BEFRIENDING LOST PARTS

 So as part of her therapy journey, we reconnected and established a loving, compassionate relationship with her inner child. And we invited her inner child to feel safe and loved. This is a major part of any therapy: reconnecting with your authentic self. Inside her was a little girl who felt lost abandoned and untrusting; she barely knew the adult Jenny. We reconnected lost souls. 

Through connecting with various parts of herself, Jenny has an opportunity to establish a warm, compassionate befriending attitude to self. There are 'no bad parts' of Jenny. The busy intrusive parts were only trying to keep her safe. Therefore IFS is about releasing burdens of the past and making good how she feels about herself.

EMDR TO PROCESS TRAUMA

During the process of getting to know her self, I use EMDR to desensitise emotional trauma, the bullying incidents were revisited and explosed for what they were: bullying. Any blame or negative self-worth was processed away and a new understanding was established. She was a wonderful resourceful young girl dealing with a situation where adult help should have helped her. 

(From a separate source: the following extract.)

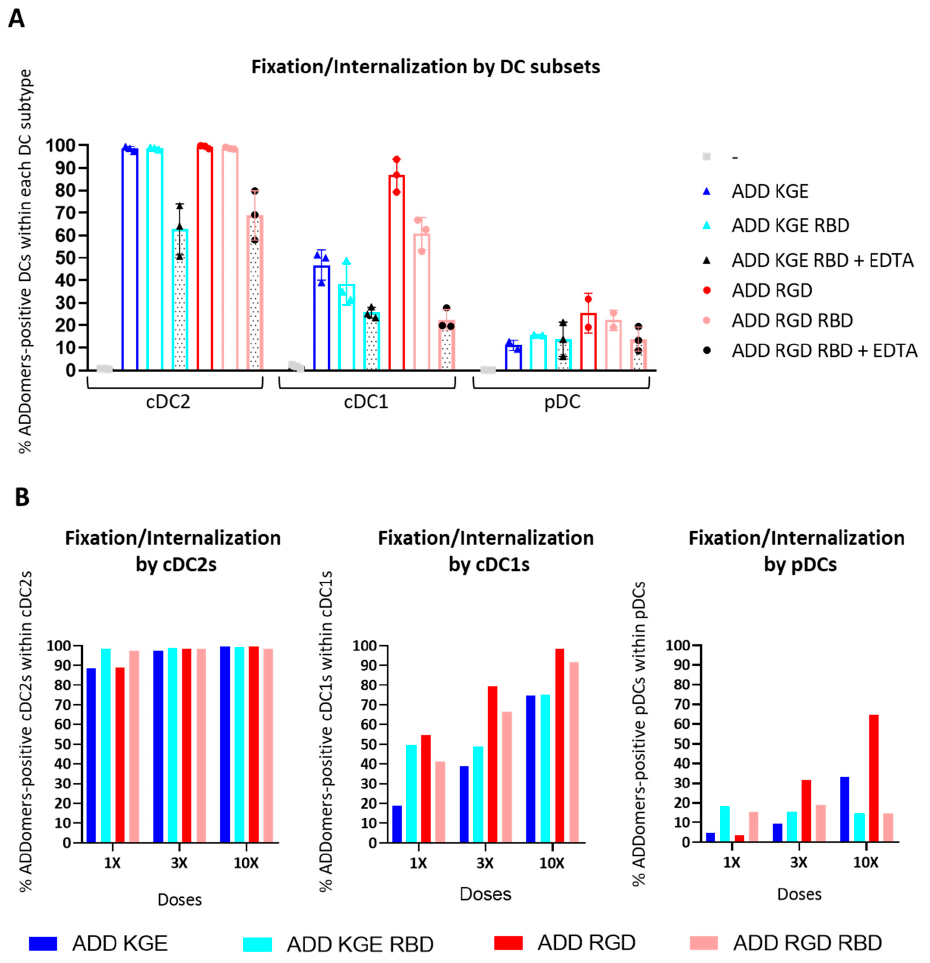
Figure 8. ADD KGE/RGD (with or without RBD-SC and EDTA) fixation/internalization by DC subsets. PBMC pre-incubated or not with EDTA were incubated with fluorescent KGE/RBD AD- Domer for 1 h. The fixation of ADDomer by DC subsets was then evaluated by flow cytometry. ( A ) Fixation and internalization evaluation of ADD KGE/RGD (with or without RBD-SC and EDTA) (0.5 µ M i.e., 3 × ) on DC subsets using flow cytometry ( n = 3 donors). ( B ) Fixation and internalization evaluation of ADD KGE/RGD (with or without RBD-SC and EDTA) (0.15 µ M i.e., 1 × or 0.5 µ M i.e., 3 × or 1.5 µ M i.e., 10 × ) on DC subsets using flow cytometry ( n = 1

RECONNECTING WITH PARTS: PROCESSING TRAUMA

The integration of IFS with EMDR allows Jenny to process away the negativity and burden and anger surrounding the origins of the 'front end' or daily adult intrusive thoughts. Jenny can form a more loving relationship to the parts of her that were wounded by the bullying. We can process out any painful emotional trauma associated with any incidents. We can connect with her parts and with EMDR process somatically by processing, with tapping, inviting her to feel safe and secure again. 

In the case of Jenny, the IFS-informed EMDR approach provides a holistic and tailored method for addressing intrusive thoughts. By recognizing and engaging with the protective and wounded parts within the internal system, and by using EMDR for reprocessing, this integrated therapy gives Jenny a coherent understanding of past trauma and how it impacts on present day mental intrusive thoughts. 

THE SYMPTOMS ARE NOT NEEDED ANYMORE

Through this therapeutic journey, Jenny not only gains more control of her thoughts (as they are only parts of her nervous system working as a warning signal). She knows that her OCD over the bullying was the result of trauma (now processed) and that intrusive thoughts are the way the nervous system tries to constantly keep her safe.

The 'symptoms' were her friends and IFS is the realisation that any wounded busy part - anxiety, fear, panic - is the way the body is speaking to us. We can speak back and make friends with these busy parts while also sinking back in Jenny's childhood and making good any traumatic memories.